Maybe I'm misremembering all of the above! But that was definitely my takeaway from having watched a lot of Law & Order, then Scrubs -> The Office -> Parks and Recreation -> B99, and seeing the structure start to emerge from that school of procedural and that school of single-camera comedy. "So the briefing lays out the A-plot? And now we're going to cut to the B-plot? Ah, and they're interleaving the running gag there... twist... twist... and here's the solve, and A and B plots (ideally) come together for a denouement."

But procedural structure, as I hear you saying, isn't easy to disentangle from violence/punishment as a climactic consequence. There are lots of procedural dramas but not many procedural comedies that I know of; the first one that comes to mind is Police Squad!. The common procedural schools I think of are police, its close cousin legal, medical, and paranormal/monster-of-the-week. In medicine the evildoer one wants to bring to justice is disease, which is one way to avoid violence, except you also still need to put faces on villains, and sometimes it's sweeps week and you crash a helicopter into the hospital. In monster-of-the-week the evildoer is... a monster, often as a stand-in for some cultural bugbear. So in three of those four genres, I think the default resolution to a case is some sort of violence, either explicit or implied by a carceral system.

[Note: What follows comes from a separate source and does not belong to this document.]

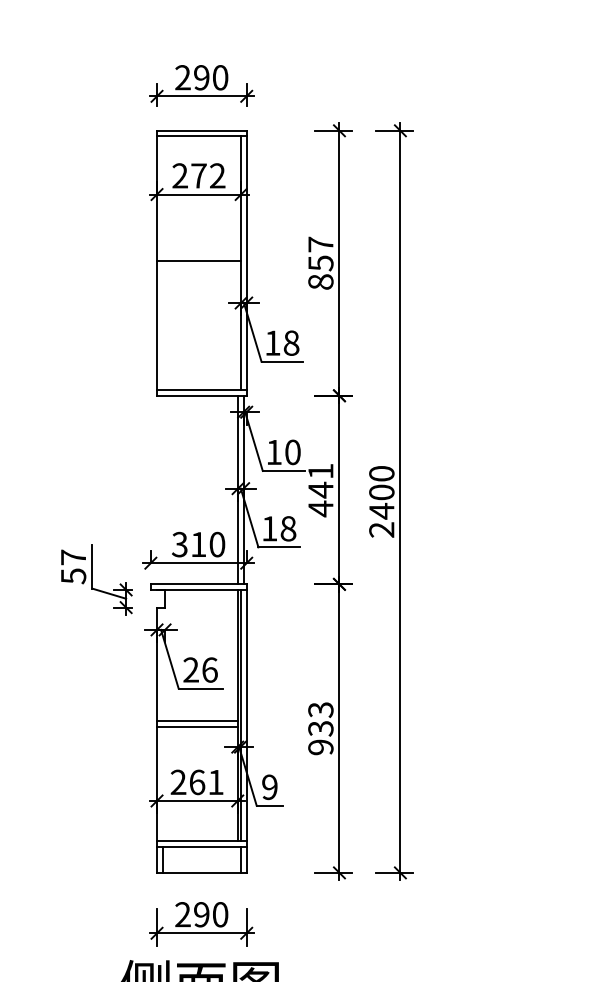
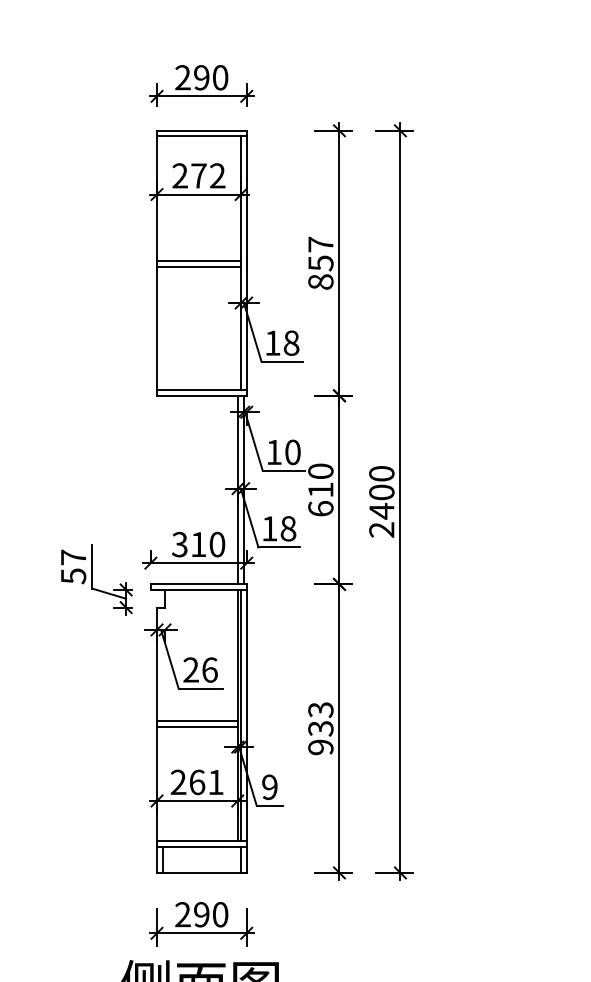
line at (199, 266): none -> present
text at (320, 490): 441 -> 610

Leverage stands out here too, as you point out, because there aren't many heist procedurals at all, much less semi-comic ones! I suspect heist shows are harder to write than mysteries, because you have to have your protagonists somehow conceal part of their plan from an audience that shares their viewpoint, every week.

Now I'm trying to figure out whether sports shows also count as a procedural subgenre (where "justice" equates to "do we win the game?"), but I have basically only watched two fictional sports shows ever, in Friday Night Lights and Ted Lasso. The former could definitely qualify, the latter does not. I don't think Sports Night counts.

Re: This just kept getting longer because you provoked a lot of thought!

[personal profile] brendn 2021-08-19 06:48 pm (UTC)(link)
I think possibly a lot of mid-era Star Trek series fall under under monster-of-the-week in this classification, which is not something I've thought much about before, and am not entirely convinced I could back up if pressed.